▶ TASK DIRECTIONS:
The expected answer is the set of lines in the data below between the line holding "52: (239, 275, 1.89)" and the line holding "57: (248, 187, 1.92)", inclusive, written out exactly.
(Beginning of DATASET EXTRACT)
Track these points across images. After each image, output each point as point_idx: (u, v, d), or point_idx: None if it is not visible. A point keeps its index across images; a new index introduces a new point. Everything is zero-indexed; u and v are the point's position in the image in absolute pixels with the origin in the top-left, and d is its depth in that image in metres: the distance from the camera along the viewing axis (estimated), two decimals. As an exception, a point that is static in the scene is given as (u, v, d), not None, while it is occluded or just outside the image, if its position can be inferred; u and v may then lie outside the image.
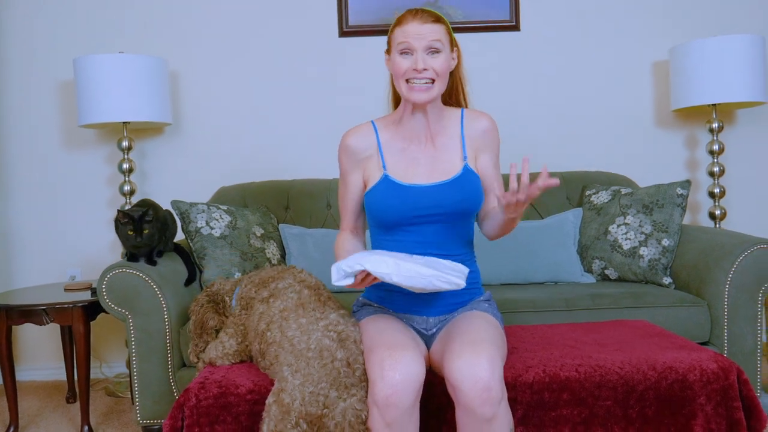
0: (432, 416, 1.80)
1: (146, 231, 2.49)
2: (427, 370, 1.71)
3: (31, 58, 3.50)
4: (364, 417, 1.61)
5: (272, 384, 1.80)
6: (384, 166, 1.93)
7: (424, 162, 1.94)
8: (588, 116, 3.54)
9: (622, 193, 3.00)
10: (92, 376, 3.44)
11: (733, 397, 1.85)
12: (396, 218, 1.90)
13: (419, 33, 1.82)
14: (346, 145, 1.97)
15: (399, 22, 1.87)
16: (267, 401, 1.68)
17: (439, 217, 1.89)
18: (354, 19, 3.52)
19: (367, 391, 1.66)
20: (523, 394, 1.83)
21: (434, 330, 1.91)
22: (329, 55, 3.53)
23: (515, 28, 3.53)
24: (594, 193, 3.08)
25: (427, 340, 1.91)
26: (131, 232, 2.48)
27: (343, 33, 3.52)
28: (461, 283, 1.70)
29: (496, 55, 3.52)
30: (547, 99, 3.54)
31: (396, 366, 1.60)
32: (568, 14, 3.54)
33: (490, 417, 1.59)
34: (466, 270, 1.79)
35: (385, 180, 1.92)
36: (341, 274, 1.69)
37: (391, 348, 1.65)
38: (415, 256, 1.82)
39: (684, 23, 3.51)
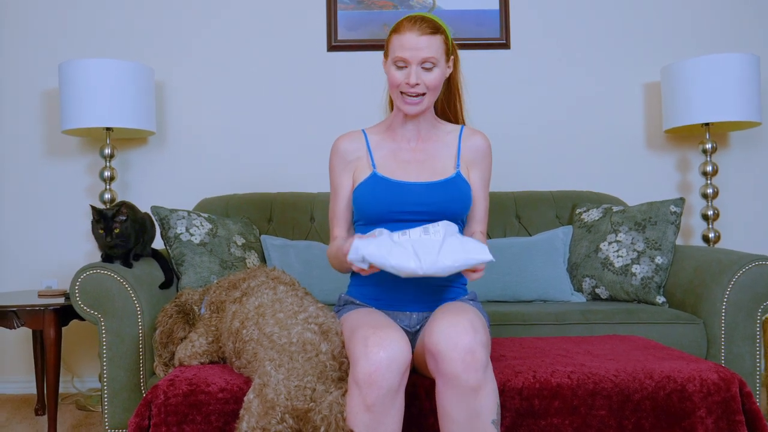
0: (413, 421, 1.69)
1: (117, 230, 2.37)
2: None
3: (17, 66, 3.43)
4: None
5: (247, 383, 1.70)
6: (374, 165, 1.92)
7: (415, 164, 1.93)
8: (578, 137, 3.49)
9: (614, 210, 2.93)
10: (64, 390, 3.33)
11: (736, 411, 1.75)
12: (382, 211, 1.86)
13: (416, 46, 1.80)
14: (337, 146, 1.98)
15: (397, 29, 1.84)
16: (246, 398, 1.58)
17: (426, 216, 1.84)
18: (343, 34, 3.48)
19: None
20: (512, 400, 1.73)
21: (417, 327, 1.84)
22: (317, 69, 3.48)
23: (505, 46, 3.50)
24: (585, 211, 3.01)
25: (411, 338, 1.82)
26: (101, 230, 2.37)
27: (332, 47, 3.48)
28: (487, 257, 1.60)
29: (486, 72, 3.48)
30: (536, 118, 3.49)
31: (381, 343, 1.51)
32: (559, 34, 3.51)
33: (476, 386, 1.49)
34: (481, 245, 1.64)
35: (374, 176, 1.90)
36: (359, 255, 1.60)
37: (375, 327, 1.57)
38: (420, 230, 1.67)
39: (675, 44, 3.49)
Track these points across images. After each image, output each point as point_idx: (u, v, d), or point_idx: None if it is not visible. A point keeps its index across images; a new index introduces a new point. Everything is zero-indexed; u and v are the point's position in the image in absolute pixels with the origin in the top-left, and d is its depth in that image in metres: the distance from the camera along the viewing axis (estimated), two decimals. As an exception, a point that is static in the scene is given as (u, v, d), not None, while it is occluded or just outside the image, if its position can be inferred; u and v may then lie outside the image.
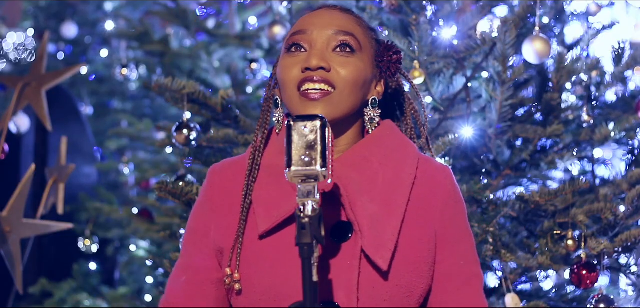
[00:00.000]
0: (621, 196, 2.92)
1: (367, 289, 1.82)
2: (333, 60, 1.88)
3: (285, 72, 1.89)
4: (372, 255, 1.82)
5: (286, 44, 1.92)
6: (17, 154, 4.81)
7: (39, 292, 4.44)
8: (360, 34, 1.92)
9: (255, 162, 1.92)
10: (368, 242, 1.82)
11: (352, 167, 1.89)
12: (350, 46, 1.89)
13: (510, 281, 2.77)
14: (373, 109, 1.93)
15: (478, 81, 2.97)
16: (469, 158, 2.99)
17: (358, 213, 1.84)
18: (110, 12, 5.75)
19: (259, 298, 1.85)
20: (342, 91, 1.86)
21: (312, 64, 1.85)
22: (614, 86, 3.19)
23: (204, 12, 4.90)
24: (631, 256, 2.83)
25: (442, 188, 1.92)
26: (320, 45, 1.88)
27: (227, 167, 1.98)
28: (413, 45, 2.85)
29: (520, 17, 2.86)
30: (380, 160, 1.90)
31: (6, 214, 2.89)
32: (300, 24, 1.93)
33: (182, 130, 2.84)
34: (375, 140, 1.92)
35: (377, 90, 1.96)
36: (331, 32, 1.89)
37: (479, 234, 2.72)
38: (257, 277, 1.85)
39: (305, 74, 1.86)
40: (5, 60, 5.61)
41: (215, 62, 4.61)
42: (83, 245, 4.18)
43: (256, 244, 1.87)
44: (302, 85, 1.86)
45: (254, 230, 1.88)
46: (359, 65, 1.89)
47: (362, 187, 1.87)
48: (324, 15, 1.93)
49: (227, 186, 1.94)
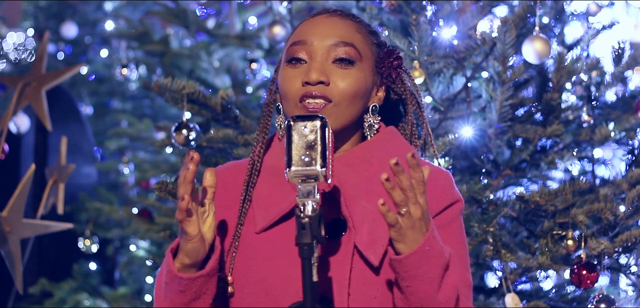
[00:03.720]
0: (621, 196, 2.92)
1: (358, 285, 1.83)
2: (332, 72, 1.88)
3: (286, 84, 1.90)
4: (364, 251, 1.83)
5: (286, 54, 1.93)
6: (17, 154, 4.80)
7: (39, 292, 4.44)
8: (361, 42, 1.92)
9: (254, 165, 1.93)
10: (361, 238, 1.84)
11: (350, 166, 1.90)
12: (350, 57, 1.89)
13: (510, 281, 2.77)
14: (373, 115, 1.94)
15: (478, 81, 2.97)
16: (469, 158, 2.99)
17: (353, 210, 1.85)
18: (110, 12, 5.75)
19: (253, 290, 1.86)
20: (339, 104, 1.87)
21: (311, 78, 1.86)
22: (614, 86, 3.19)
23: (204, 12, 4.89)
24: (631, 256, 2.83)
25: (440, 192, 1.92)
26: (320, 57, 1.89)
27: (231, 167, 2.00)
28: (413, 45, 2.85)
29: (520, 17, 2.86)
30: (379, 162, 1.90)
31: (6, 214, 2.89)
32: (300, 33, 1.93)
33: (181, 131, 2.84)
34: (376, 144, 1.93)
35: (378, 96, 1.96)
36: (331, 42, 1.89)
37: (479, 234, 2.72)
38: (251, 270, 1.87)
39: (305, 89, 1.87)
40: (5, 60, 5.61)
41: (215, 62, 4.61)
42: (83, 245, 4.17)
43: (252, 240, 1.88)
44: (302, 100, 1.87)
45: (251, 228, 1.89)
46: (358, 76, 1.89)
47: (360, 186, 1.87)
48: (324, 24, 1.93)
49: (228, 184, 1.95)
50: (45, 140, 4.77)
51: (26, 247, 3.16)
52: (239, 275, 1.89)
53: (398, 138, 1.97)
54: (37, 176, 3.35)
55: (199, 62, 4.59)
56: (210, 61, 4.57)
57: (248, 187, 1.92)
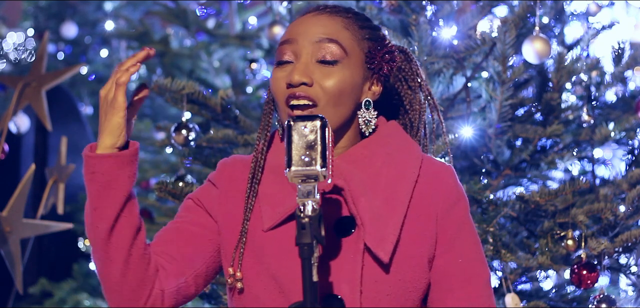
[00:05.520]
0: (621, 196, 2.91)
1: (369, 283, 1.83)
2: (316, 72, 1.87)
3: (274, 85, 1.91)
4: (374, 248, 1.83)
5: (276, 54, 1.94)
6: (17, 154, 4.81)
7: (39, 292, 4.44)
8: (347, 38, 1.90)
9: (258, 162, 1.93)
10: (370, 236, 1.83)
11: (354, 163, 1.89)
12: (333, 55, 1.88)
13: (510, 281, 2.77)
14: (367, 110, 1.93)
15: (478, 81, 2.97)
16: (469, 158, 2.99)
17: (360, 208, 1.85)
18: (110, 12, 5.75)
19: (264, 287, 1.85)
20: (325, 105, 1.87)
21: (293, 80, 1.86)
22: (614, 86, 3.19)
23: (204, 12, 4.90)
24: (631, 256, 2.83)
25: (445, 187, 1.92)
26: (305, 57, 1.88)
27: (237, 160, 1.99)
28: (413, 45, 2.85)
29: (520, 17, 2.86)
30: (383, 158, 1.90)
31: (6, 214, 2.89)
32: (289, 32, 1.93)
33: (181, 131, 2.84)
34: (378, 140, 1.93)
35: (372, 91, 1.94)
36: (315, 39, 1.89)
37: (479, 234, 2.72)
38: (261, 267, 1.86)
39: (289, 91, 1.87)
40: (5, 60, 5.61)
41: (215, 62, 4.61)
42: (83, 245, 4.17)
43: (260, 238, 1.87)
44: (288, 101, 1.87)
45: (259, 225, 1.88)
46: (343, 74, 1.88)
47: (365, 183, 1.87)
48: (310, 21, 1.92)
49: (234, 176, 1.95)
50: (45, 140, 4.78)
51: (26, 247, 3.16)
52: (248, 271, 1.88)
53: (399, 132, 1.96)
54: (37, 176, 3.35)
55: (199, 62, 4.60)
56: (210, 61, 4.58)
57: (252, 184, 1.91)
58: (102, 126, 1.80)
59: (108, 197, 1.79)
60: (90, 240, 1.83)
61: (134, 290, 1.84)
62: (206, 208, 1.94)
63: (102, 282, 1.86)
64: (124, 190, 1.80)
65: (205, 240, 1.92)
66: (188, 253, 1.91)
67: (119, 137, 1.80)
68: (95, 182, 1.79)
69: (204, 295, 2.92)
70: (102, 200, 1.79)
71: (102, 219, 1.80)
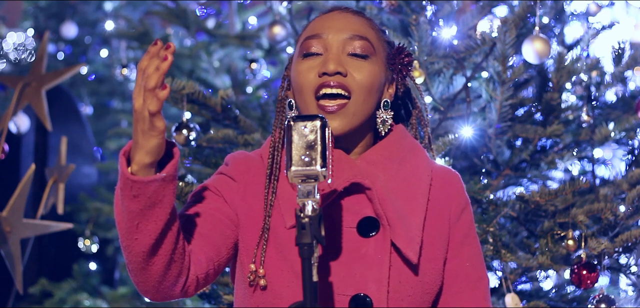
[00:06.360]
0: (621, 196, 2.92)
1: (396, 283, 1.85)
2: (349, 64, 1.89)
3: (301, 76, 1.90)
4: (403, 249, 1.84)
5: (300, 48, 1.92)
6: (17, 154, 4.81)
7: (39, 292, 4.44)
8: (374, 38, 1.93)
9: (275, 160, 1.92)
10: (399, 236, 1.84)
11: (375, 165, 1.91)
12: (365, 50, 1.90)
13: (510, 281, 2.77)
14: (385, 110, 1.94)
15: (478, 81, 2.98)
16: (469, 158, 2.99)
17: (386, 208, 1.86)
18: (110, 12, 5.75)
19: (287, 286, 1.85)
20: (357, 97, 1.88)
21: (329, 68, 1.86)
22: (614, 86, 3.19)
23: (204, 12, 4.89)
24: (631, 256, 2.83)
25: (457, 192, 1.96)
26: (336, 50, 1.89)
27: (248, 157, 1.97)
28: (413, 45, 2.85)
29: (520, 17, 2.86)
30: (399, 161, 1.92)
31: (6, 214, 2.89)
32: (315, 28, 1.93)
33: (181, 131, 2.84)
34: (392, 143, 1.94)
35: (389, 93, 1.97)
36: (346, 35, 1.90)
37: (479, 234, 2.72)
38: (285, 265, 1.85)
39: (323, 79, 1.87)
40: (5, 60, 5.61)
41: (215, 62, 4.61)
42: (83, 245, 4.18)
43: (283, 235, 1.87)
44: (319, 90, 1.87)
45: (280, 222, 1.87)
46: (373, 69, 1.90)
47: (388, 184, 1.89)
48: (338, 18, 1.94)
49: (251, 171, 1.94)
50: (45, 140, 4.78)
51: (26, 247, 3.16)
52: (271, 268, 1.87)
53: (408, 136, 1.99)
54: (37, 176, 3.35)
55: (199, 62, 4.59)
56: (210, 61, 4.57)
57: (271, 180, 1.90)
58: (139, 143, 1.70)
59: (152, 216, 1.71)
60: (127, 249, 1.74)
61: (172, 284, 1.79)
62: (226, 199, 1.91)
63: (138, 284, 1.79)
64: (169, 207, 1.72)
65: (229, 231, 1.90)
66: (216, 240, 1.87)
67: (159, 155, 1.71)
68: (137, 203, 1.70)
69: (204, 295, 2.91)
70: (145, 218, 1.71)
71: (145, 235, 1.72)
(End of DATASET EXTRACT)
▶ SOLVED EXERCISE:
52: (239, 275, 1.89)
53: (398, 138, 1.97)
54: (37, 176, 3.35)
55: (199, 62, 4.59)
56: (210, 61, 4.57)
57: (248, 187, 1.92)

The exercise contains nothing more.